> **CONSIGNE**
Réécrivez plus brièvement, s'il vous plaît, le paragraphe du document ci-dessous qui commence par « De nombreux parents d'élèves se souviennent », en conservant ses faits principaux.

> **DOCUMENT**
▼
Quelques réflexions sur l'éducation musicale en France

 

En France, l’éducation musicale est une discipline d’enseignement obligatoire durant le temps du collège. La tâche des professeurs est loin d’être évidente même si depuis quelques années elle se trouve allégée par un plus large accès aux nouvelles technologies et par les programmes officiels qui font intervenir la notion de " plaisir musical partagé ". Avec ce nouveau dogme régissant la pratique pédagogique de la matière, le risque est grand de voir les professeurs des collèges et lycées " perdre leur âme " en tombant dans la démagogie la plus absurde. Interrogeons-nous. Il est communément admis que le cours d’éducation musicale n’est pas un cours comme les autres. C’est à la fois un avantage et un handicap...

 

Cours Chanez, Paris, ca 1950.
Cours Chanez, rue de Picpus, Paris, dans les années 1950, où l'on étudiait avec intensité français, calcul, et musique. Si vous vous reconnaissez, prière de contacter le webmestre@musimem.com, qui est aussi sur ce cliché! Plus de détails.
( photo X..., coll. Michel Baron )

Jadis

De nombreux parents d’élèves se souviennent de leur heure hebdomadaire de musique au collège. Il faut en convenir, cette discipline souffre d’un passif peu glorieux. Si, à partir des années 1950-60, une petite partie des professeurs avait pu bénéficier d’une formation approfondie dans les centres de préparation au CAEM, beaucoup d’heures étaient assurées par des enseignants d’autres disciplines, heureux de trouver là un complément de service qui leur évitait de travailler sur plusieurs établissements. Ne nous attardons pas sur les dégâts d’un tel fonctionnement. Ils expliquent sans doute en partie la suspicion dont notre matière fait l’objet. L’équipement pédagogique à la disposition des enseignants ne permettait guère à cette époque une diversification des pratiques. Les progrès dans ce domaine sont considérables et de nombreux professeurs ont recours à l’informatique et aux diverses techniques modernes au service d’une approche plus adaptée au caractère velléitaire des élèves d’aujourd’hui.
▲
> **DONNÉES FOURNIES**
▼
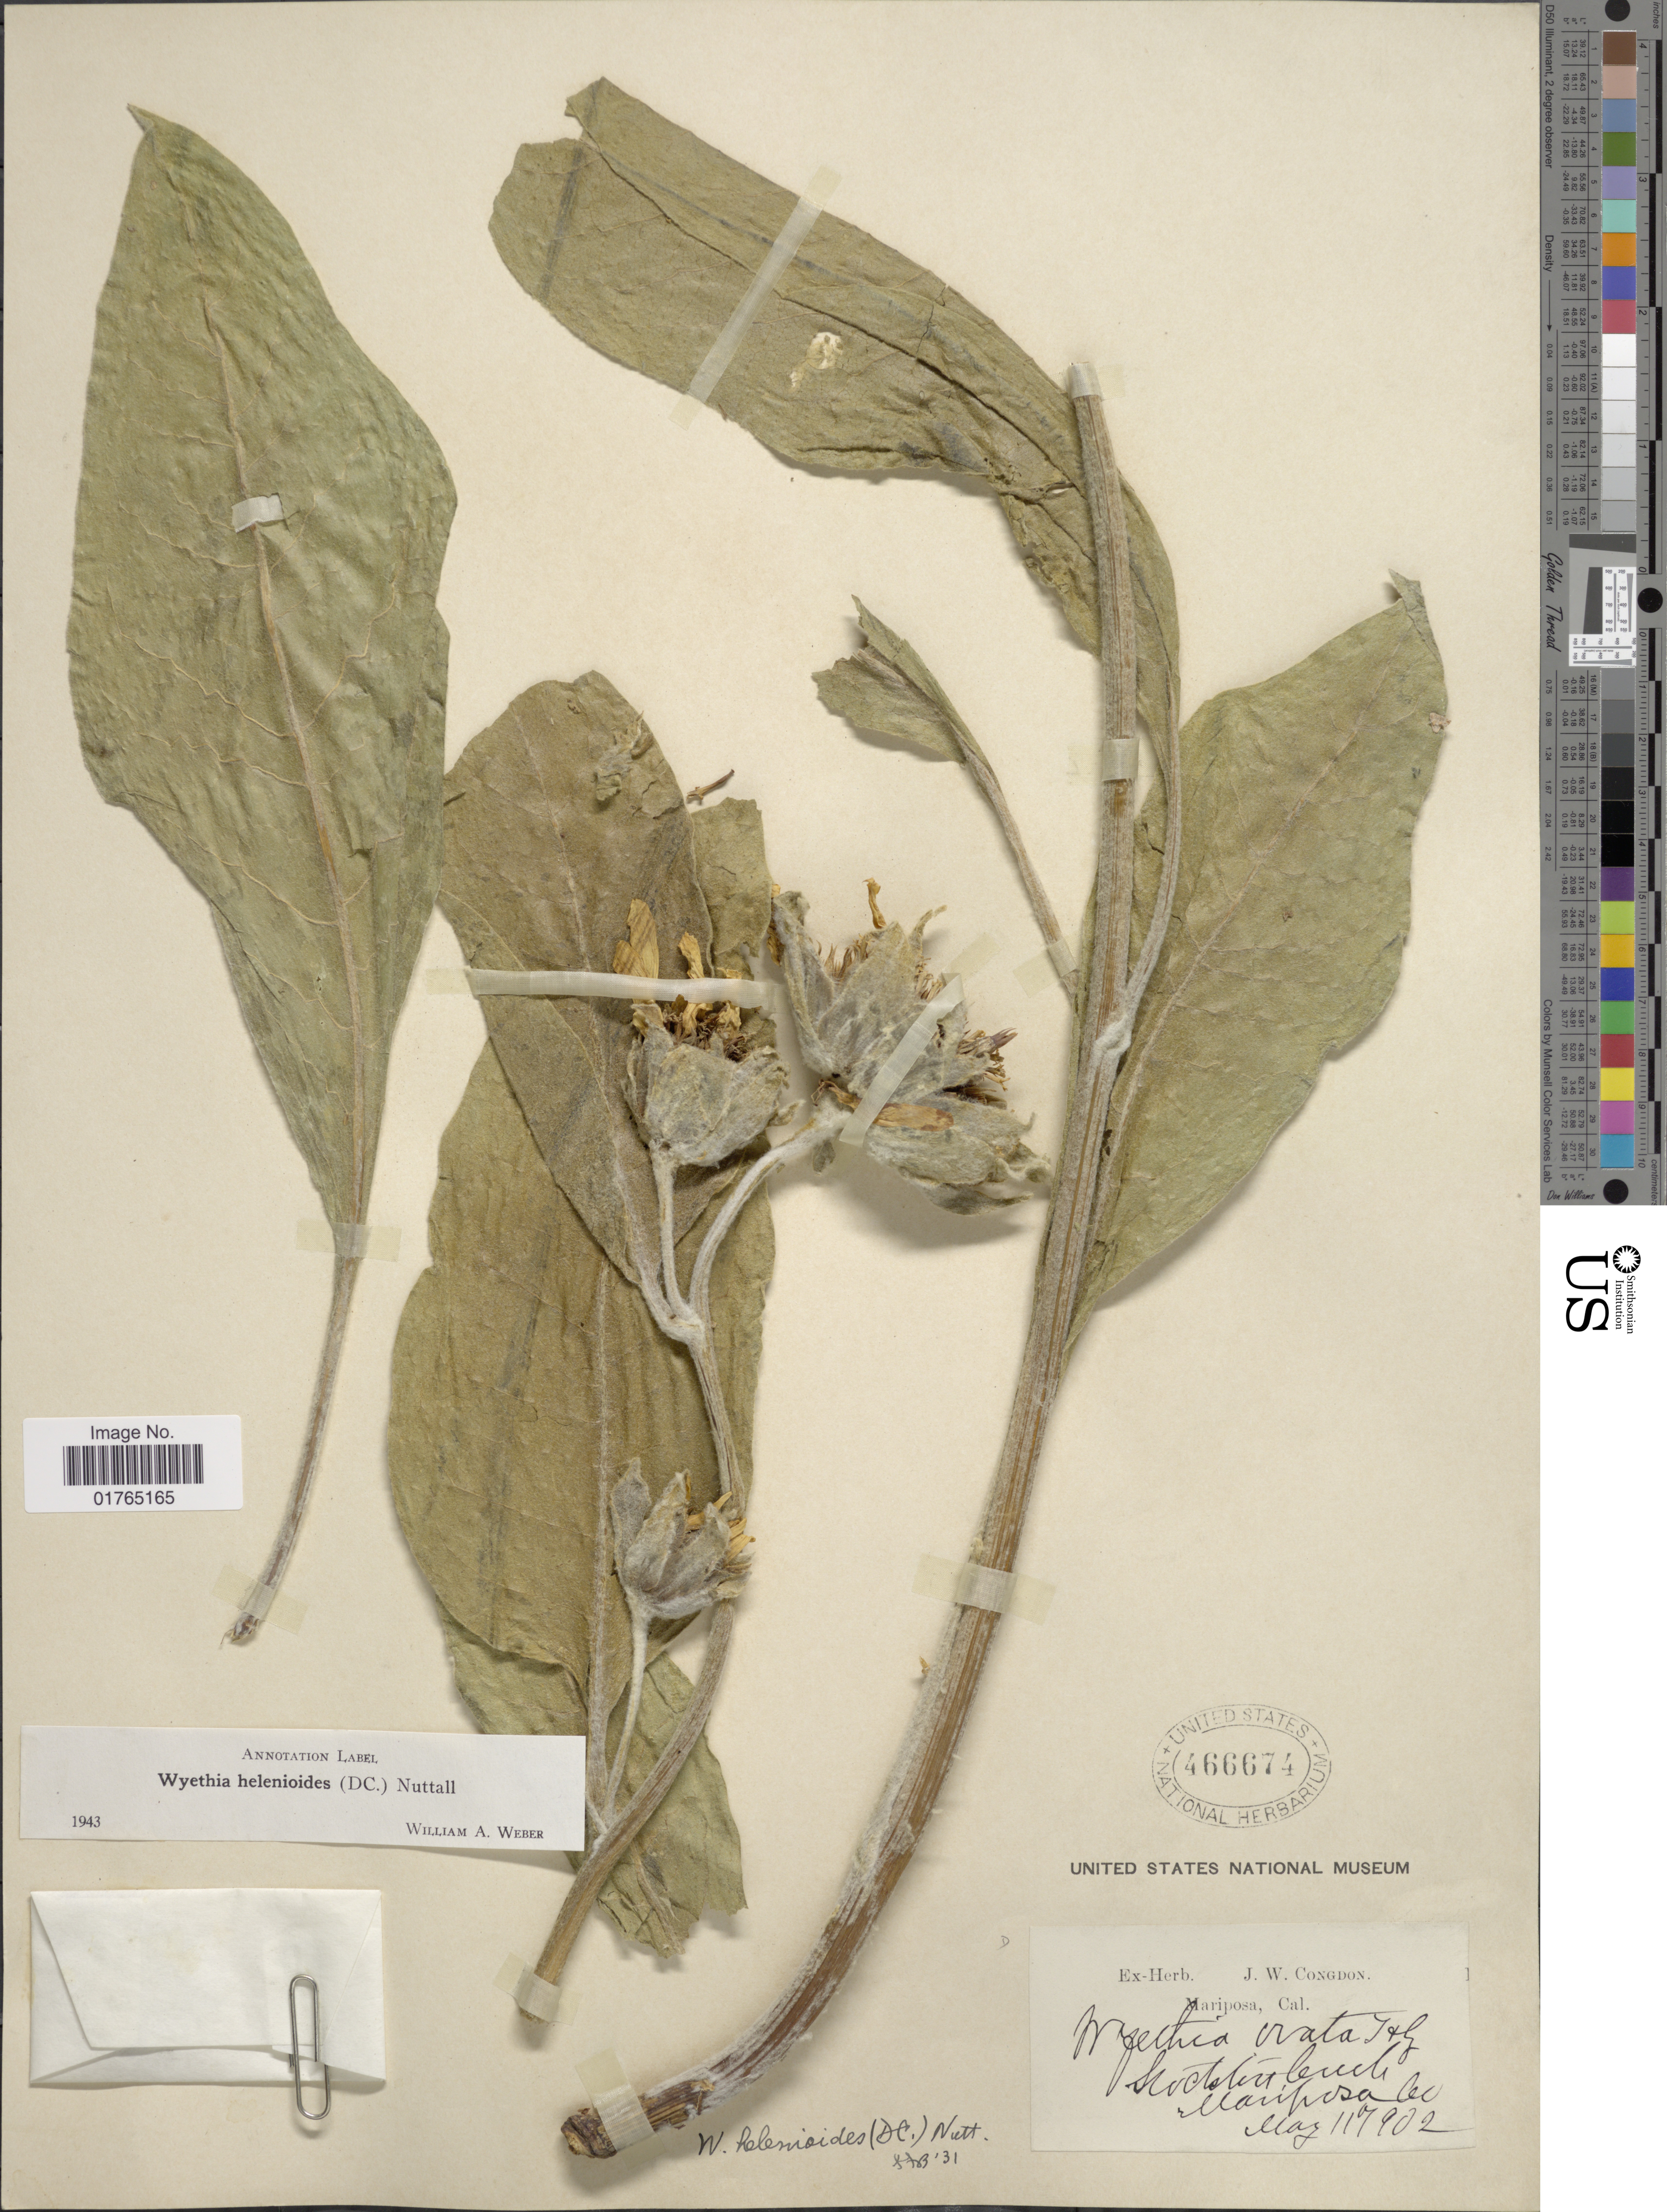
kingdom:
▲
> **RÉPONSE RÉDIGÉE**
Beaucoup de parents se rappellent l'heure hebdomadaire de musique au collège, une discipline au passé peu glorieux. À partir des années 1950-60, seule une petite partie des professeurs avait reçu une formation approfondie dans les centres de préparation au CAEM. De nombreuses heures étaient confiées à des enseignants d'autres disciplines, contents d'y trouver un complément de service qui leur évitait de travailler sur plusieurs établissements. Ce fonctionnement explique sans doute en partie la suspicion envers la matière. À l'époque, l'équipement pédagogique limitait la diversification des pratiques. Depuis, les progrès sont considérables, et de nombreux professeurs recourent à l'informatique et aux techniques modernes pour mieux s'adapter au caractère velléitaire des élèves d'aujourd'hui.